Rating agency Standard & Poor's Corp. has identified four insurers that it believes distorted their financial statements by using "financial risk reinsurance." In a report released Nov. 16, S&P claims that the financial results of Atlantic Mutual Insurance Co., Argonaut Group Inc., CNA Financial Corp. and Liberty Mutual Insurance Co. were "materially distorted in an accounting context that contrasts with Standard & Poor's perception of the true economics of the transactions."

ACE Limited disclosed on Monday it had received subpoenas from the U.S. Securities and Exchange Commission and the New York Attorney General requesting documents in connection with an investigation into what the company calls nontraditional, or loss mitigation, insurance products.

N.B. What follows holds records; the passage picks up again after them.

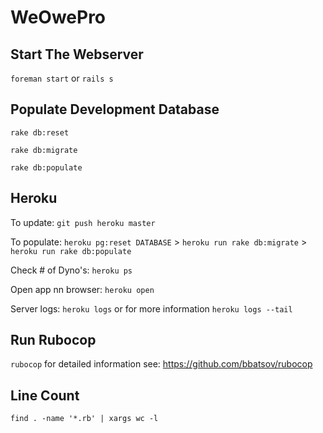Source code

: # WeOwePro

## Start The Webserver
`foreman start` or `rails s`

## Populate Development Database

`rake db:reset`

`rake db:migrate`

`rake db:populate` 

## Heroku
To update: `git push heroku master`

To populate: `heroku pg:reset DATABASE` > `heroku run rake db:migrate` > `heroku run rake db:populate` 

Check # of Dyno's: `heroku ps`

Open app nn browser: `heroku open`

Server logs: `heroku logs` or for more information `heroku logs --tail`

## Run Rubocop

`rubocop` for detailed information see: https://github.com/bbatsov/rubocop

## Line Count
`find . -name '*.rb' | xargs wc -l`

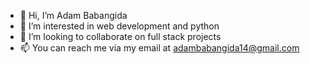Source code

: - 👋 Hi, I’m Adam Babangida
- 👀 I’m interested in web development and python
- 💞️ I’m looking to collaborate on full stack projects
- 📫 You can reach me via my email at adambabangida14@gmail.com

<!---
Adam-Babangida/Adam-Babangida is a ✨ special ✨ repository because its `README.md` (this file) appears on your GitHub profile.
You can click the Preview link to take a look at your changes.
--->
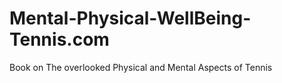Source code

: # Mental-Physical-WellBeing-Tennis.com
Book on The overlooked Physical and Mental Aspects of Tennis
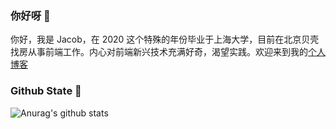 ### 你好呀 👋

你好，我是 Jacob，在 2020 这个特殊的年份毕业于上海大学，目前在北京贝壳找房从事前端工作。内心对前端新兴技术充满好奇，渴望实践。欢迎来到我的[个人博客](https://lcs.show/)

### Github State 🔭

![Anurag's github stats](https://github-readme-stats.vercel.app/api?username=jacob-lcs)
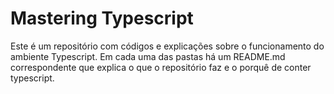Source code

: # Mastering Typescript

Este é um repositório com códigos e explicações sobre o funcionamento do ambiente Typescript. Em cada uma das pastas há um README.md correspondente que explica o que o repositório faz e o porquê de conter typescript.
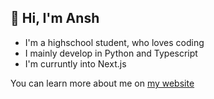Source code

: ## 👋 Hi, I'm Ansh

  - I'm a highschool student, who loves coding
  - I mainly develop in Python and Typescript
  - I'm curruntly into Next.js

You can learn more about me on [my website](https://anshtiwatne.github.io)

<!---
anshunderscore/anshunderscore is a ✨ special ✨ repository because its `README.md` (this file) appears on your GitHub profile.
You can click the Preview link to take a look at your changes.
--->
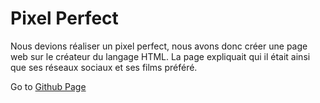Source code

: # Pixel Perfect
Nous devions réaliser un pixel perfect, nous avons donc créer une page web sur le créateur du langage HTML.
La page expliquait qui il était ainsi que ses réseaux sociaux et ses films préféré.

Go to [Github Page](https://saidi-naim.github.io/tim-berners-lee/)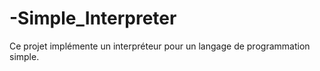 # -Simple_Interpreter
Ce projet implémente un interpréteur pour un langage de programmation simple.
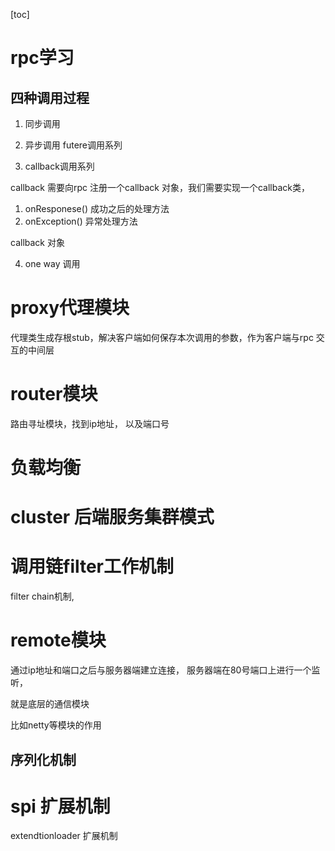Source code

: [toc]

# rpc学习



## 四种调用过程
1. 同步调用
2. 异步调用 futere调用系列


3.  callback调用系列

callback 需要向rpc 注册一个callback 对象，我们需要实现一个callback类， 
1. onResponese() 成功之后的处理方法
2. onException() 异常处理方法


callback 对象

4. one way 调用

# proxy代理模块
代理类生成存根stub，解决客户端如何保存本次调用的参数，作为客户端与rpc 交互的中间层


# router模块

路由寻址模块，找到ip地址， 以及端口号

# 负载均衡

# cluster 后端服务集群模式




# 调用链filter工作机制

filter chain机制,


# remote模块
通过ip地址和端口之后与服务器端建立连接， 服务器端在80号端口上进行一个监听，

就是底层的通信模块

比如netty等模块的作用



## 序列化机制 

# spi 扩展机制
extendtionloader 扩展机制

"The issue is that some clients are suspected of using this type of insurance to transfer losses off their balance sheet or are increasing their capital on an accounting basis under GAAP or under statutory accounting while the economics of these transactions would indicate that appropriate risk transfer and loss absorption have not taken place," S&P writes.

"If financial-engineering products are used to smooth earnings or otherwise distort the appearance of financial results of an insurance company or other corporation, these transactions could be considered cause for civil or criminal actions," the report states.

"Those insurance and reinsurance companies that have sold these products--as well as those organizations that brokered such products--are likely to come under investigation," the report states.